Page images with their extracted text
○ ○ ○ ○ ○ ○ ○

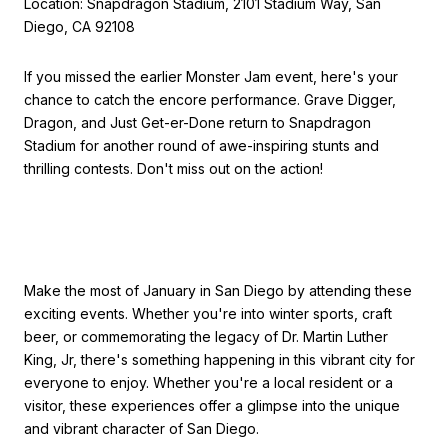
Location: Snapdragon Stadium, 2101 Stadium Way, San
Diego, CA 92108
If you missed the earlier Monster Jam event, here's your
chance to catch the encore performance. Grave Digger,
Dragon, and Just Get-er-Done return to Snapdragon
Stadium for another round of awe-inspiring stunts and
thrilling contests. Don't miss out on the action!
Make the most of January in San Diego by attending these
exciting events. Whether you're into winter sports, craft
beer, or commemorating the legacy of Dr. Martin Luther
King, Jr, there's something happening in this vibrant city for
everyone to enjoy. Whether you're a local resident or a
visitor, these experiences offer a glimpse into the unique
and vibrant character of San Diego.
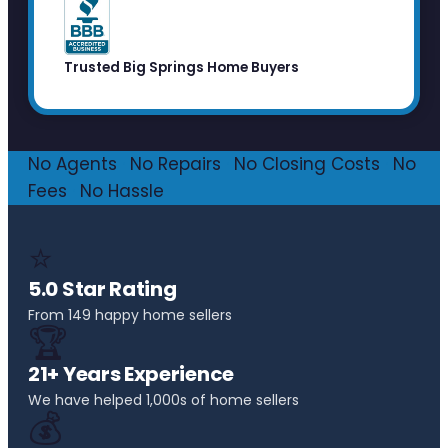
Trusted Big Springs Home Buyers
No Agents
·
No Repairs
·
No Closing Costs
·
No
Fees
·
No Hassle
⭐
5.0 Star Rating
From 149 happy home sellers
🏆
21+ Years Experience
We have helped 1,000s of home sellers
💰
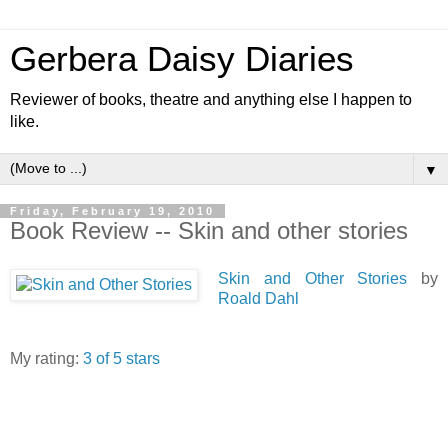
Gerbera Daisy Diaries
Reviewer of books, theatre and anything else I happen to
like.
▼
Friday, February 19, 2010
Book Review -- Skin and other stories
Skin and Other Stories
by
Roald Dahl
My rating:
3 of 5 stars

○ ○ ○ ○ ○ ○ ○

### [ACTIVITY]
Copy out the text from all of the records above word for word. Leave the pictures out.

### [ANSWER TO THE EXERCISE]
Location: Snapdragon Stadium, 2101 Stadium Way, San
Diego, CA 92108
If you missed the earlier Monster Jam event, here's your
chance to catch the encore performance. Grave Digger,
Dragon, and Just Get-er-Done return to Snapdragon
Stadium for another round of awe-inspiring stunts and
thrilling contests. Don't miss out on the action!
Make the most of January in San Diego by attending these
exciting events. Whether you're into winter sports, craft
beer, or commemorating the legacy of Dr. Martin Luther
King, Jr, there's something happening in this vibrant city for
everyone to enjoy. Whether you're a local resident or a
visitor, these experiences offer a glimpse into the unique
and vibrant character of San Diego.
Trusted Big Springs Home Buyers
No Agents
·
No Repairs
·
No Closing Costs
·
No
Fees
·
No Hassle
⭐
5.0 Star Rating
From 149 happy home sellers
🏆
21+ Years Experience
We have helped 1,000s of home sellers
💰
Gerbera Daisy Diaries
Reviewer of books, theatre and anything else I happen to
like.
▼
Friday, February 19, 2010
Book Review -- Skin and other stories
Skin and Other Stories
by
Roald Dahl
My rating:
3 of 5 stars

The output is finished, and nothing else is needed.